### BRIEF
Everything in the listing below except the pictures should be reproduced exactly.

___ RECORDS ___

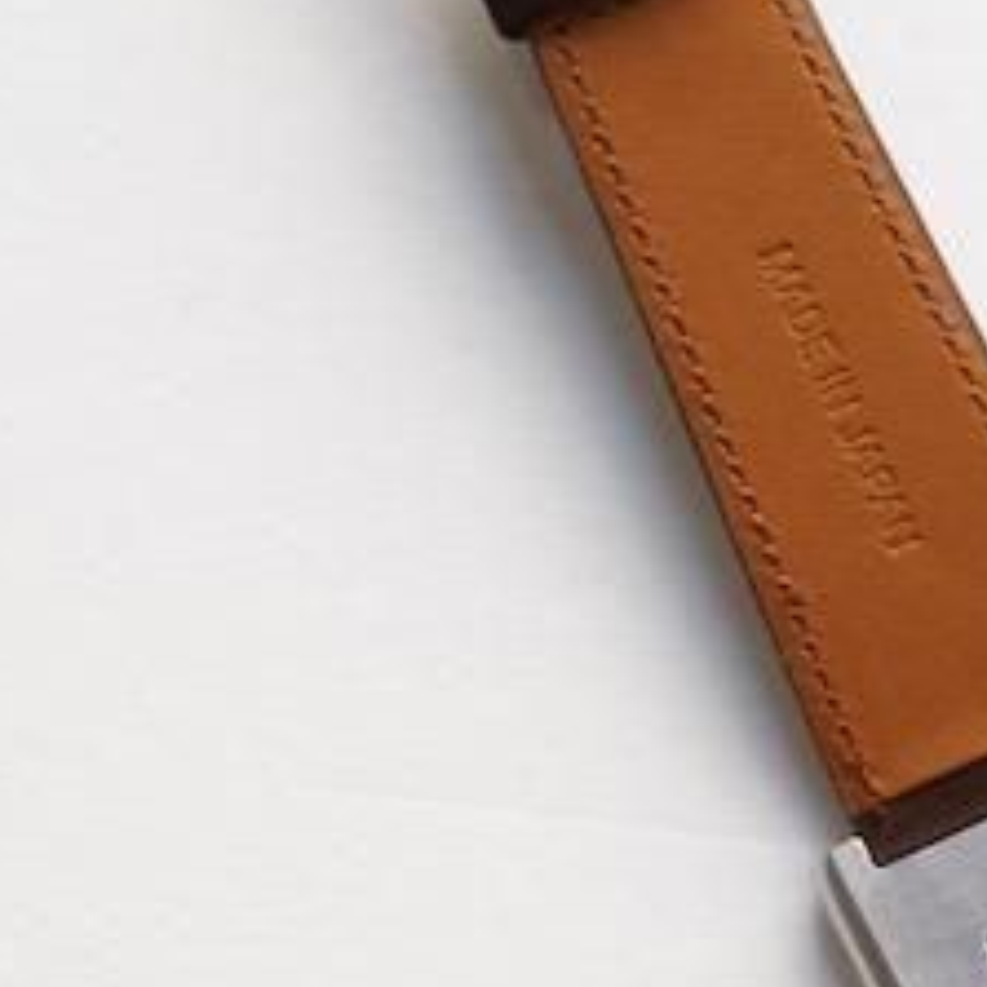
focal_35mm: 162
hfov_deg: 10.7
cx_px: 1091
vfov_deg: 10.6
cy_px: 1261
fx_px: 5226
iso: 1000
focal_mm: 50
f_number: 3.5
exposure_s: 1/125
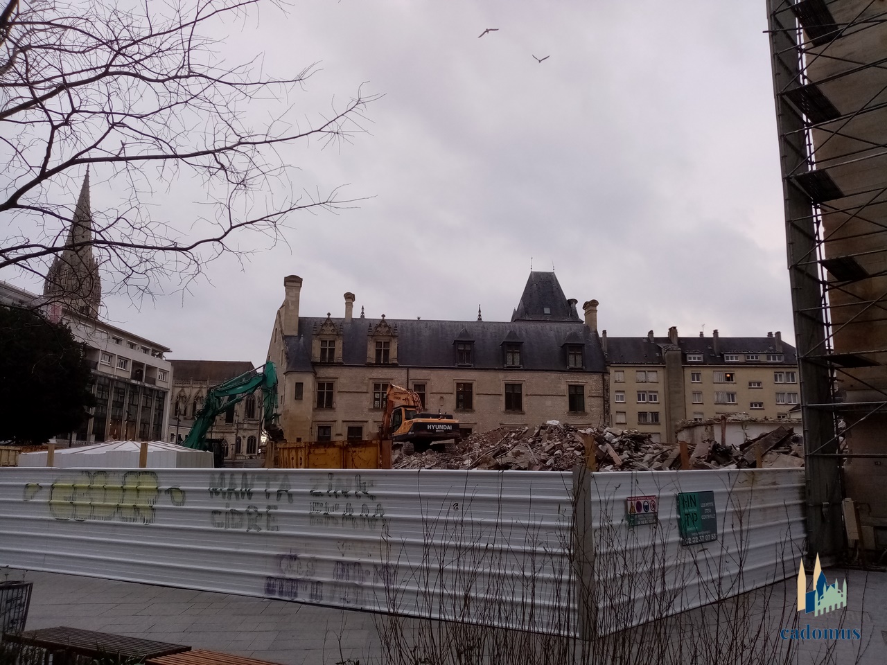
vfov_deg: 53.1
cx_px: 444
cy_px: 332
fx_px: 666
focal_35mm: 26
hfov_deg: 67.3
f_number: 1.8
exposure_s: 1/153
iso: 104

___

### THE ANSWER
focal_35mm: 162
hfov_deg: 10.7
cx_px: 1091
vfov_deg: 10.6
cy_px: 1261
fx_px: 5226
iso: 1000
focal_mm: 50
f_number: 3.5
exposure_s: 1/125
vfov_deg: 53.1
cx_px: 444
cy_px: 332
fx_px: 666
focal_35mm: 26
hfov_deg: 67.3
f_number: 1.8
exposure_s: 1/153
iso: 104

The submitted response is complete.